:: Records for processing ::

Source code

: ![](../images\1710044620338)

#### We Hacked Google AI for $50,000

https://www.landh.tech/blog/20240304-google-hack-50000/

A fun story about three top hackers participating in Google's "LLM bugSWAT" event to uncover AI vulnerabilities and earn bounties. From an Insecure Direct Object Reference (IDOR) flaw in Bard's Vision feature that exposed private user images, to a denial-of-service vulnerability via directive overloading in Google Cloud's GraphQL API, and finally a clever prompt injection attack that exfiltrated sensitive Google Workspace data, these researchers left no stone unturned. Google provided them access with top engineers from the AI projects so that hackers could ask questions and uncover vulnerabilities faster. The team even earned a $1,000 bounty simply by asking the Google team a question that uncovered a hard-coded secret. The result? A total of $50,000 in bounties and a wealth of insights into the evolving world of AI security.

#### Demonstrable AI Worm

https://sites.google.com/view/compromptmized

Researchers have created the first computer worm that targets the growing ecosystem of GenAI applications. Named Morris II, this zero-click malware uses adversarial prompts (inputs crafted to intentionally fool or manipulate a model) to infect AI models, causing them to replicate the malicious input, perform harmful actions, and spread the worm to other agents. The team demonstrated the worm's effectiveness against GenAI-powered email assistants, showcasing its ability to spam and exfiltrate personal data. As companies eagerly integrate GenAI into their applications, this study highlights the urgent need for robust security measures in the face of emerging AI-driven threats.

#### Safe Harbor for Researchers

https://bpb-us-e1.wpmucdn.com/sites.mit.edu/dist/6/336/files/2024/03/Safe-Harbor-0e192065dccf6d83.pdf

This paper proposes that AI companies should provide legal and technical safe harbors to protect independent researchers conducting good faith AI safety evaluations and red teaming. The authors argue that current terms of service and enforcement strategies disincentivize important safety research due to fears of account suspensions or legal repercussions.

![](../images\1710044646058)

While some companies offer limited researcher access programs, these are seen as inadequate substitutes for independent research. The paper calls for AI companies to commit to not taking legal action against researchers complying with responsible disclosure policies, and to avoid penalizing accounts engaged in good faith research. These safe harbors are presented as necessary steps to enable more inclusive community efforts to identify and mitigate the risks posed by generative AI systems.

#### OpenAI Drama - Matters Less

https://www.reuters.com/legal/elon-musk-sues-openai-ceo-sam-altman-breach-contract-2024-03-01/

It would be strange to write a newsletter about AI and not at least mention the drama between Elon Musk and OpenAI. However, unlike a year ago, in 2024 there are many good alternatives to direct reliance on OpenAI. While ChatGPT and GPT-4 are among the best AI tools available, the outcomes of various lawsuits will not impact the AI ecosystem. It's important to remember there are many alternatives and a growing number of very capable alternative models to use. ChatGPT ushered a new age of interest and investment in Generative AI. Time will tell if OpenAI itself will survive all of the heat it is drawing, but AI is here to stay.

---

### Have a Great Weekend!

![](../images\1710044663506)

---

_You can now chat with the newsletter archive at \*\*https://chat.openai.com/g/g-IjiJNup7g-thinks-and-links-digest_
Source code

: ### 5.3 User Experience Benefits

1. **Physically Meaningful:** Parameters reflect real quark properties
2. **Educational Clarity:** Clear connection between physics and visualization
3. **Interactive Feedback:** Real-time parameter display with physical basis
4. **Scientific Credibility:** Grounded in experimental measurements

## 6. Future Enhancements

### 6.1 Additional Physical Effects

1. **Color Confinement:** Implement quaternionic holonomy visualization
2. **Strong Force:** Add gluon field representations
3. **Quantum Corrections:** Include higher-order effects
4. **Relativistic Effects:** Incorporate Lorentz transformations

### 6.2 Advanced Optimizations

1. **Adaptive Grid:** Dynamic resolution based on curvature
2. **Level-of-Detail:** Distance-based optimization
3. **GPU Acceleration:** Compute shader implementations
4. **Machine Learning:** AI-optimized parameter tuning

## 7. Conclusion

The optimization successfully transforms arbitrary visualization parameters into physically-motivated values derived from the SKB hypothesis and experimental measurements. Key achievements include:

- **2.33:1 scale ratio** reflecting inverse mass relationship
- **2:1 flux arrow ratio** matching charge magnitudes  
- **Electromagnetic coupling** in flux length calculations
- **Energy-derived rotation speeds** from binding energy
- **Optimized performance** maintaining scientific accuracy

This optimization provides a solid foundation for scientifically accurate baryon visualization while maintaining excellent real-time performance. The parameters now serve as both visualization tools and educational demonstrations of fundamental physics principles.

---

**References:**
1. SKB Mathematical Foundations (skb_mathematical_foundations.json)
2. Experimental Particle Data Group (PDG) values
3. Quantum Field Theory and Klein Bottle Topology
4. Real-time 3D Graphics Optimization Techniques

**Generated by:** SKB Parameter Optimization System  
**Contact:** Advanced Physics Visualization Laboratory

:::

- [Task goal]:
Reproduce all of the records above line for line, with no changes of any kind.

- [Response to this task]:
Source code

: ![](../images\1710044620338)

#### We Hacked Google AI for $50,000

https://www.landh.tech/blog/20240304-google-hack-50000/

A fun story about three top hackers participating in Google's "LLM bugSWAT" event to uncover AI vulnerabilities and earn bounties. From an Insecure Direct Object Reference (IDOR) flaw in Bard's Vision feature that exposed private user images, to a denial-of-service vulnerability via directive overloading in Google Cloud's GraphQL API, and finally a clever prompt injection attack that exfiltrated sensitive Google Workspace data, these researchers left no stone unturned. Google provided them access with top engineers from the AI projects so that hackers could ask questions and uncover vulnerabilities faster. The team even earned a $1,000 bounty simply by asking the Google team a question that uncovered a hard-coded secret. The result? A total of $50,000 in bounties and a wealth of insights into the evolving world of AI security.

#### Demonstrable AI Worm

https://sites.google.com/view/compromptmized

Researchers have created the first computer worm that targets the growing ecosystem of GenAI applications. Named Morris II, this zero-click malware uses adversarial prompts (inputs crafted to intentionally fool or manipulate a model) to infect AI models, causing them to replicate the malicious input, perform harmful actions, and spread the worm to other agents. The team demonstrated the worm's effectiveness against GenAI-powered email assistants, showcasing its ability to spam and exfiltrate personal data. As companies eagerly integrate GenAI into their applications, this study highlights the urgent need for robust security measures in the face of emerging AI-driven threats.

#### Safe Harbor for Researchers

https://bpb-us-e1.wpmucdn.com/sites.mit.edu/dist/6/336/files/2024/03/Safe-Harbor-0e192065dccf6d83.pdf

This paper proposes that AI companies should provide legal and technical safe harbors to protect independent researchers conducting good faith AI safety evaluations and red teaming. The authors argue that current terms of service and enforcement strategies disincentivize important safety research due to fears of account suspensions or legal repercussions.

![](../images\1710044646058)

While some companies offer limited researcher access programs, these are seen as inadequate substitutes for independent research. The paper calls for AI companies to commit to not taking legal action against researchers complying with responsible disclosure policies, and to avoid penalizing accounts engaged in good faith research. These safe harbors are presented as necessary steps to enable more inclusive community efforts to identify and mitigate the risks posed by generative AI systems.

#### OpenAI Drama - Matters Less

https://www.reuters.com/legal/elon-musk-sues-openai-ceo-sam-altman-breach-contract-2024-03-01/

It would be strange to write a newsletter about AI and not at least mention the drama between Elon Musk and OpenAI. However, unlike a year ago, in 2024 there are many good alternatives to direct reliance on OpenAI. While ChatGPT and GPT-4 are among the best AI tools available, the outcomes of various lawsuits will not impact the AI ecosystem. It's important to remember there are many alternatives and a growing number of very capable alternative models to use. ChatGPT ushered a new age of interest and investment in Generative AI. Time will tell if OpenAI itself will survive all of the heat it is drawing, but AI is here to stay.

---

### Have a Great Weekend!

![](../images\1710044663506)

---

_You can now chat with the newsletter archive at \*\*https://chat.openai.com/g/g-IjiJNup7g-thinks-and-links-digest_
Source code

: ### 5.3 User Experience Benefits

1. **Physically Meaningful:** Parameters reflect real quark properties
2. **Educational Clarity:** Clear connection between physics and visualization
3. **Interactive Feedback:** Real-time parameter display with physical basis
4. **Scientific Credibility:** Grounded in experimental measurements

## 6. Future Enhancements

### 6.1 Additional Physical Effects

1. **Color Confinement:** Implement quaternionic holonomy visualization
2. **Strong Force:** Add gluon field representations
3. **Quantum Corrections:** Include higher-order effects
4. **Relativistic Effects:** Incorporate Lorentz transformations

### 6.2 Advanced Optimizations

1. **Adaptive Grid:** Dynamic resolution based on curvature
2. **Level-of-Detail:** Distance-based optimization
3. **GPU Acceleration:** Compute shader implementations
4. **Machine Learning:** AI-optimized parameter tuning

## 7. Conclusion

The optimization successfully transforms arbitrary visualization parameters into physically-motivated values derived from the SKB hypothesis and experimental measurements. Key achievements include:

- **2.33:1 scale ratio** reflecting inverse mass relationship
- **2:1 flux arrow ratio** matching charge magnitudes  
- **Electromagnetic coupling** in flux length calculations
- **Energy-derived rotation speeds** from binding energy
- **Optimized performance** maintaining scientific accuracy

This optimization provides a solid foundation for scientifically accurate baryon visualization while maintaining excellent real-time performance. The parameters now serve as both visualization tools and educational demonstrations of fundamental physics principles.

---

**References:**
1. SKB Mathematical Foundations (skb_mathematical_foundations.json)
2. Experimental Particle Data Group (PDG) values
3. Quantum Field Theory and Klein Bottle Topology
4. Real-time 3D Graphics Optimization Techniques

**Generated by:** SKB Parameter Optimization System  
**Contact:** Advanced Physics Visualization Laboratory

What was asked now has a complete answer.